Не знаю, сколько времени простоял я здесь; в конце концов раздался голос Юсупова: «Ну-с, господа, идемте наверх, нужно кончать начатое!» Мы вышли из столовой, погасив в ней электричество и притворив слегка двери.
В гостиной, поочередно поздравив Юсупова с тем, что на его долю выпала высокая честь освобождения России от Распутина, мы заторопились окончанием нашего дела. Был уже четвертый час ночи, и приходилось спешить. Поручик С. наскоро облачился поверх своей военной шинели в шикарную меховую шубу Распутина, надел его боты и взял в руки его перчатки; вслед за ним Лазаверт, уже несколько оправившийся и как будто успокоившийся, облачился в шоферское одеяние, и оба они, предводительствуемые великим князем Дмитрием Павловичем, сели на автомобиль и уехали на вокзал к моему поезду с тем, чтобы сжечь одежду Распутина в моем классном вагоне, где к этому часу должна была топиться печь, после чего им полагалось на извозчике доехать до дворца великого князя и оттуда на его автомобиле приехать за телом Распутина в юсуповский дворец…
Не успел я войти в этот тамбур, как мне послышались чьи-то шаги уже внизу у самой лестницы, затем до меня долетел звук открывающейся в столовую, где лежал Распутин, двери, которую вошедший, по-видимому, не прикрыл.
«Кто бы это мог быть?» – подумал я, но мысль моя не успела еще дать себе ответа на заданный вопрос, как вдруг снизу раздался дикий, нечеловеческий крик, показавшийся мне криком Юсупова: «Пуришкевич, стреляйте, стреляйте, он жив!
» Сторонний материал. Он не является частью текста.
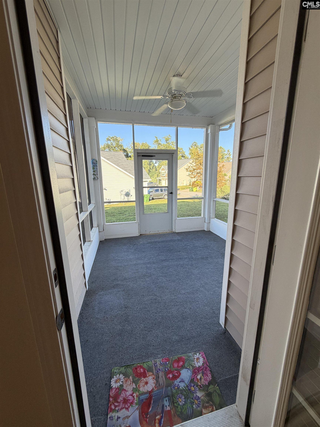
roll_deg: +0.6
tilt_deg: -11.5
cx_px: 160
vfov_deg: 102.1
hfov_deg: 85.7
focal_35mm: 14
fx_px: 173
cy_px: 214
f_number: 2.2
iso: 64
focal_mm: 2.22
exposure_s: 1/121
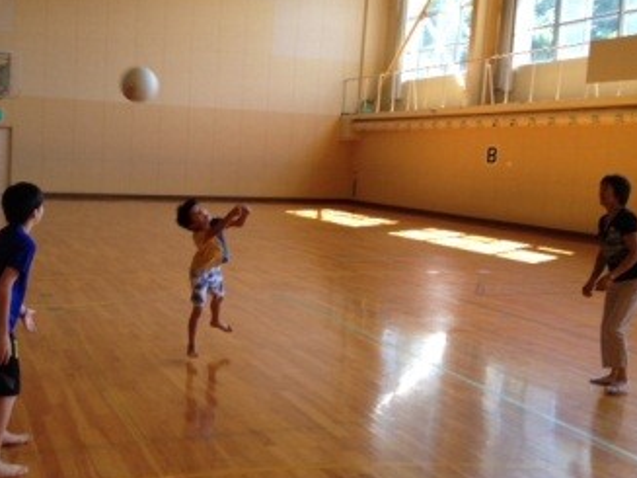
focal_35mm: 48
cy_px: 222
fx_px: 883
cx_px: 242
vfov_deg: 30.2
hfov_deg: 39.4
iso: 80
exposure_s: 1/120
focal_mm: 4.28
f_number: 2.4
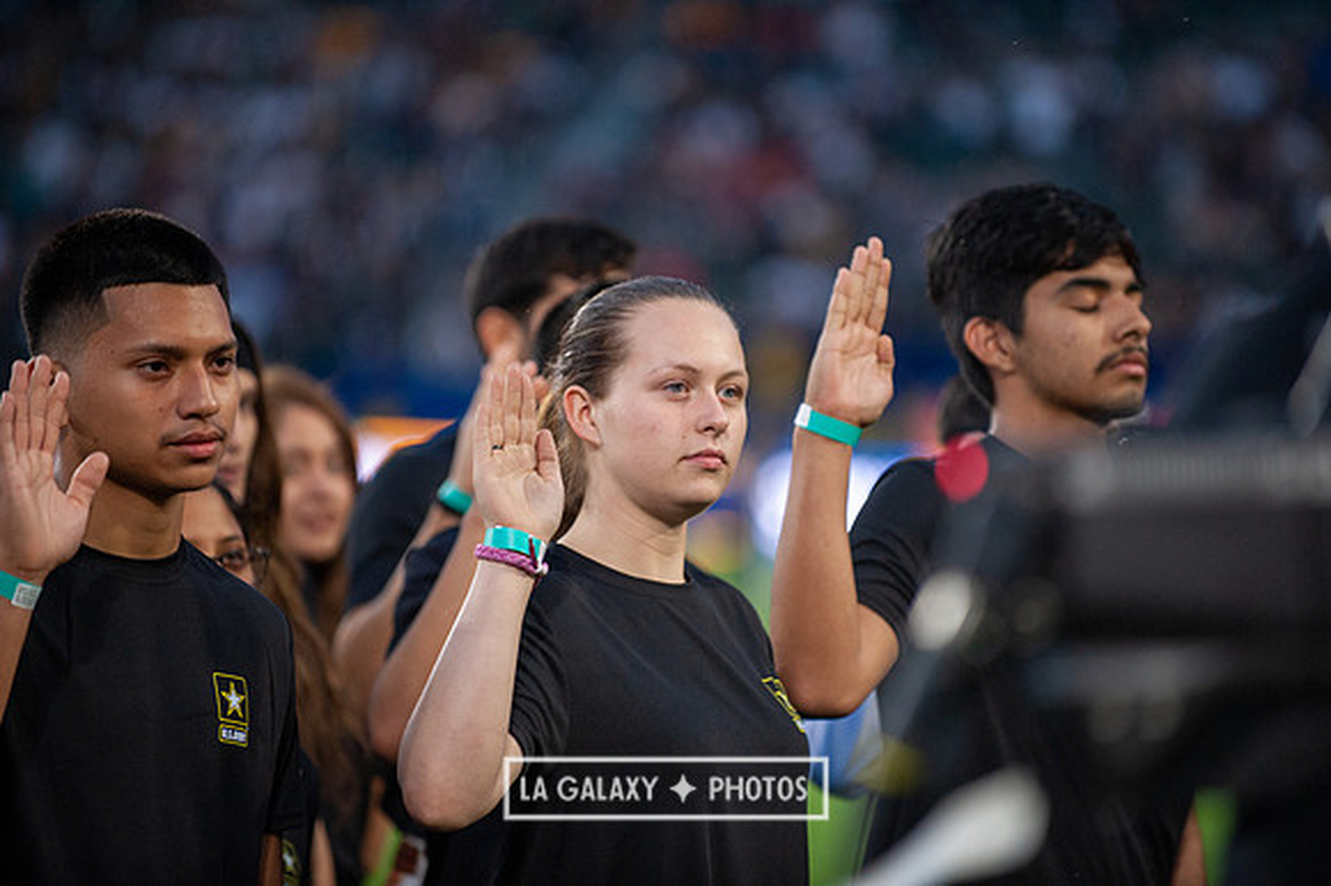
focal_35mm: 200
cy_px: 443
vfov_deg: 6.9
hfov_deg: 10.3
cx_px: 666
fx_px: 7390
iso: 1600
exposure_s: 1/1250
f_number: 2.8
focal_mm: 200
Он убегает!»
«А-а-а!..» – и снизу стремглав бросился вверх по лестнице кричавший, оказавшийся Юсуповым; на нем буквально не было лица; прекрасные большие голубые глаза его еще увеличились и были навыкате; он в полубессознательном состоянии, не видя почти меня, с обезумевшим взглядом, кинулся к выходной двери на главный коридор и пробежал на половину своих родителей, куда я его видел уходившим, как я уже сказал, перед отъездом на вокзал великого князя и поручика С.
Одну секунду я остался оторопевшим, но до меня совершенно ясно стали доноситься снизу чьи-то быстрые грузные шаги, пробиравшиеся к выходной двери во двор, т. е. к тому подъезду, от которого недавно отъехал автомобиль.
Медлить было нельзя ни одно мгновение, и я, не растерявшись, выхватил из кармана мой «соваж», поставил его на «feu» и бегом спустился по лестнице.
То, что я увидел внизу, могло бы показаться сном, если бы не было ужасной для нас действительностью: Григорий Распутин, которого я полчаса тому назад созерцал при последнем издыхании, лежащим на каменном полу столовой, переваливаясь с боку на бок, быстро бежал по рыхлому снегу во дворе дворца вдоль железной решетки, выходившей на улицу, в том самом костюме, в котором я видел его сейчас почти бездыханным.